# [Exercise]
Where the word "ceramic" occurs in a line of the listing, please copy the line.

# [Given entries]
· · ·
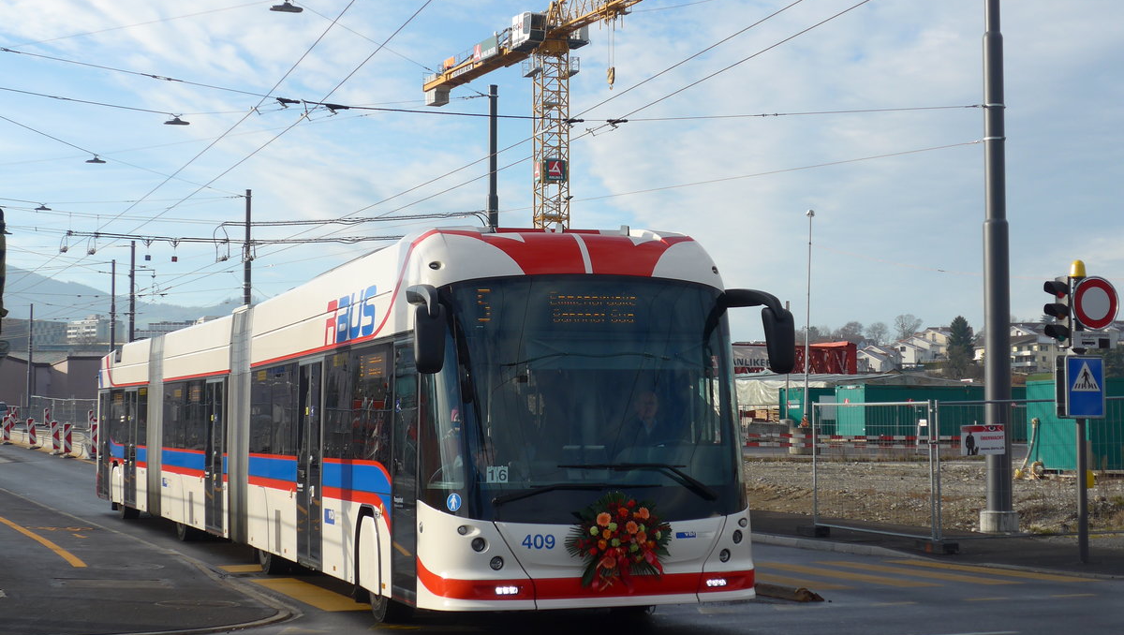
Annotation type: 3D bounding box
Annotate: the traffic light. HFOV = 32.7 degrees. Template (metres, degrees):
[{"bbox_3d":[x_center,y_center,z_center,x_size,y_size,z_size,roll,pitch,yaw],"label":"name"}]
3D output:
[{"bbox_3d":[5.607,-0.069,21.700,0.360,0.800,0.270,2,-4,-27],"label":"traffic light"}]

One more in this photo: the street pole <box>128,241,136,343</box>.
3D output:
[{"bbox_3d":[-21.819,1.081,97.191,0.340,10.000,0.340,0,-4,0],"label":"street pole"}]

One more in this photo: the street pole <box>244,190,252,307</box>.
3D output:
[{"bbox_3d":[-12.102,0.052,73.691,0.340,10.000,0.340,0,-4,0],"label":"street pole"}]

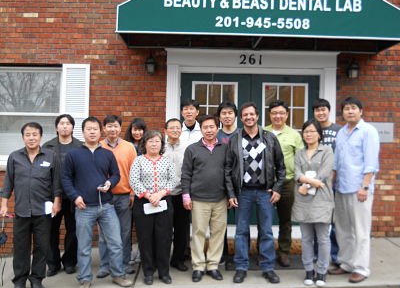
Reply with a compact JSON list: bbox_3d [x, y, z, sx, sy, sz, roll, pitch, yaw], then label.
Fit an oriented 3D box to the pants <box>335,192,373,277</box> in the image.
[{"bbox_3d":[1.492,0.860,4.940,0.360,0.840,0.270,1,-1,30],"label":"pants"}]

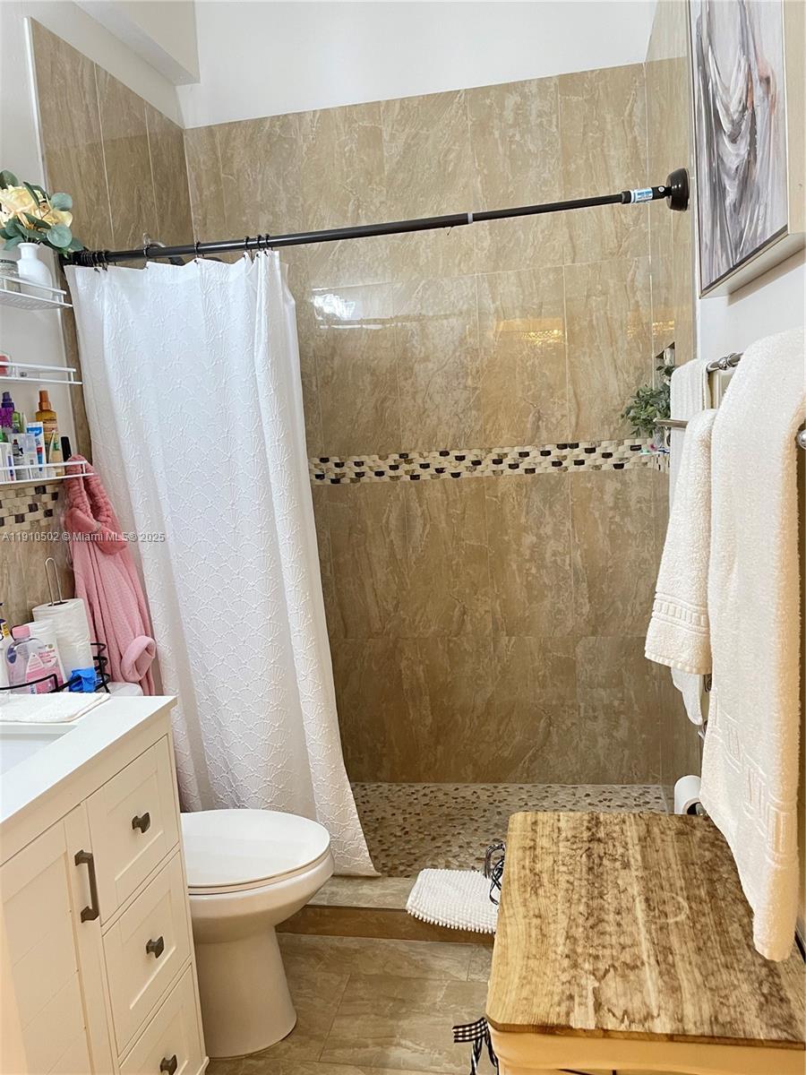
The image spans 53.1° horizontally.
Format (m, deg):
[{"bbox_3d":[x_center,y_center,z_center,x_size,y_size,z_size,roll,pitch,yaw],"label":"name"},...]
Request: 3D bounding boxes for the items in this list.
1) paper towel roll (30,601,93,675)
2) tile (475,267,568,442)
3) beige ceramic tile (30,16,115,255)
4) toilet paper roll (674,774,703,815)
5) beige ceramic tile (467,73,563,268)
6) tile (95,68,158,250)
· · ·
# [Answer to this problem]
3) beige ceramic tile (30,16,115,255)
5) beige ceramic tile (467,73,563,268)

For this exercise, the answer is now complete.